Top of Excerpt provided

Unsayable statements

In this post I want to finish the story of  the phone call from the previous post. My doctor’s receptionist phoned me asking to make a ‘routine appointment’. I saw a doctor – the conversation reinforced my conviction that my doctors and I live in different universes.For the first time in 25 years, a doctor had someone phone me with a request to make a routine appointment. The whole situation was a contradiction. How do you square the extraordinary phone call with the ‘routine’ appointment? Despite my enquiries whether the receptionist could offer some insight what it was all about, she refused. She also refused to make an ‘extraordinary’ appointment, well, until I appealed to her humanity. I saw a doctor (a locum). The conversation moved me right into the Monty Python universe.

Bottom of Excerpt provided
Top of Entries provided

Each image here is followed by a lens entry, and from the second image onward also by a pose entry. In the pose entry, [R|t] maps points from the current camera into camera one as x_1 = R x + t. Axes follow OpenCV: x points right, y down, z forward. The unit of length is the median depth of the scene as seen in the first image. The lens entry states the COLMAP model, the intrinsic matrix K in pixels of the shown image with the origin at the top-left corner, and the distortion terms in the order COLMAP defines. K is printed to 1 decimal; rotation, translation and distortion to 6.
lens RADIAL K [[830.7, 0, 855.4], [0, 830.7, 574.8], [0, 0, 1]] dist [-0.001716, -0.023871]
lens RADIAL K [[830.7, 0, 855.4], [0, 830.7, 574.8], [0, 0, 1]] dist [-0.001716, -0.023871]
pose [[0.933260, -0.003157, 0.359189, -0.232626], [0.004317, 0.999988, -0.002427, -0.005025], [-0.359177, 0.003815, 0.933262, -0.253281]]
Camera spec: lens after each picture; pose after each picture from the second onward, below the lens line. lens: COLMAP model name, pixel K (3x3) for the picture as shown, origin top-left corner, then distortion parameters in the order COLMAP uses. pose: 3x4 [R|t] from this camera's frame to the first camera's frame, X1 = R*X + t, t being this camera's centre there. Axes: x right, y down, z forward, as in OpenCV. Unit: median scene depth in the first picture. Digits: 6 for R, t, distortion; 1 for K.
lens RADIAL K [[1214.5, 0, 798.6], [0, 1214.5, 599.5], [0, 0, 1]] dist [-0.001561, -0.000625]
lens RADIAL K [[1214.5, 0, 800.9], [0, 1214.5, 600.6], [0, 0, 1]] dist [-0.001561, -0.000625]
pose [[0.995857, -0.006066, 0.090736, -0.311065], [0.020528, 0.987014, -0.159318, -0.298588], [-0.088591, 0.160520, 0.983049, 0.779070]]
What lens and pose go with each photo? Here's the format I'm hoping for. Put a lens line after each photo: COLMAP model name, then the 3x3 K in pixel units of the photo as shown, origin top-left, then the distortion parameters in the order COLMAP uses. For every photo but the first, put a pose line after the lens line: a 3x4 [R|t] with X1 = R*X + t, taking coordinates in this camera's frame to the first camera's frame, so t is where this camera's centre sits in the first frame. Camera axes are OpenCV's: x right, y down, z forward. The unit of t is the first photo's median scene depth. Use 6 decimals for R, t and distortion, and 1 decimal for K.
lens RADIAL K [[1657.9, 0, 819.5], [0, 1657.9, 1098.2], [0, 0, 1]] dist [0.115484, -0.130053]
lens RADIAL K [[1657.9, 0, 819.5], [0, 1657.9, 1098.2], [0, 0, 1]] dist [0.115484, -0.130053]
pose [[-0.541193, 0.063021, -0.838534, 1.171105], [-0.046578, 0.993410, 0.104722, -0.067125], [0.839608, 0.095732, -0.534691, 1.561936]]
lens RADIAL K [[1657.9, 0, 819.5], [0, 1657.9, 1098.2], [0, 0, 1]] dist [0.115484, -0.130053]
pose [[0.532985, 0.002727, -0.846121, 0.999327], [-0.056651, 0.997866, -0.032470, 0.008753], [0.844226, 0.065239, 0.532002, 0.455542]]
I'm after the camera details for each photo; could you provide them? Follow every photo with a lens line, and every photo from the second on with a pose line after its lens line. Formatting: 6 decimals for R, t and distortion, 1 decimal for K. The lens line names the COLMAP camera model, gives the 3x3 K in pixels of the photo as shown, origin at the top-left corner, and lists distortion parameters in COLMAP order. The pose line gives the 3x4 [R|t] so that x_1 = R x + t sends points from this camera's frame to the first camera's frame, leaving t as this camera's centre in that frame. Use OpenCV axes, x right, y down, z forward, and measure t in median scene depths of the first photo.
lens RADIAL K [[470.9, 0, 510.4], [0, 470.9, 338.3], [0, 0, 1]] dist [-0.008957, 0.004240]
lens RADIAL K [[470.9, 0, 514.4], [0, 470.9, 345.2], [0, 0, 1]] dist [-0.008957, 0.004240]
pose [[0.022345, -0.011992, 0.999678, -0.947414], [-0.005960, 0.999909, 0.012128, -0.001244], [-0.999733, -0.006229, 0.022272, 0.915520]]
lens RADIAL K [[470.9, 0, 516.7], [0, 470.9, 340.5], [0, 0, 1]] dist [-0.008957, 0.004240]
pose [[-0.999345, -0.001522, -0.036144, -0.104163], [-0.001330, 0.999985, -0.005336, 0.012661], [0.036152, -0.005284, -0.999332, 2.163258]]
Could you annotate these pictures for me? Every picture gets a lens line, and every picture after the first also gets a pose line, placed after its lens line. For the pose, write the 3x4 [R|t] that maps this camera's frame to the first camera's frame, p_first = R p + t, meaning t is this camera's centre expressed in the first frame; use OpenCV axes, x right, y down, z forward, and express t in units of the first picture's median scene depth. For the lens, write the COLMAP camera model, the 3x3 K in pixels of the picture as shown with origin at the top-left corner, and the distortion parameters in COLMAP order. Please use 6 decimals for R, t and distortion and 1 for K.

Bottom of Entries provided

▸ Required work: Quote word for word the passage in the post about the doctor's phone call that begins with the words containing "Unsayable statements" and ends with "Monty Python universe.".

▸ Result of this task:
Unsayable statements

In this post I want to finish the story of  the phone call from the previous post. My doctor’s receptionist phoned me asking to make a ‘routine appointment’. I saw a doctor – the conversation reinforced my conviction that my doctors and I live in different universes.For the first time in 25 years, a doctor had someone phone me with a request to make a routine appointment. The whole situation was a contradiction. How do you square the extraordinary phone call with the ‘routine’ appointment? Despite my enquiries whether the receptionist could offer some insight what it was all about, she refused. She also refused to make an ‘extraordinary’ appointment, well, until I appealed to her humanity. I saw a doctor (a locum). The conversation moved me right into the Monty Python universe.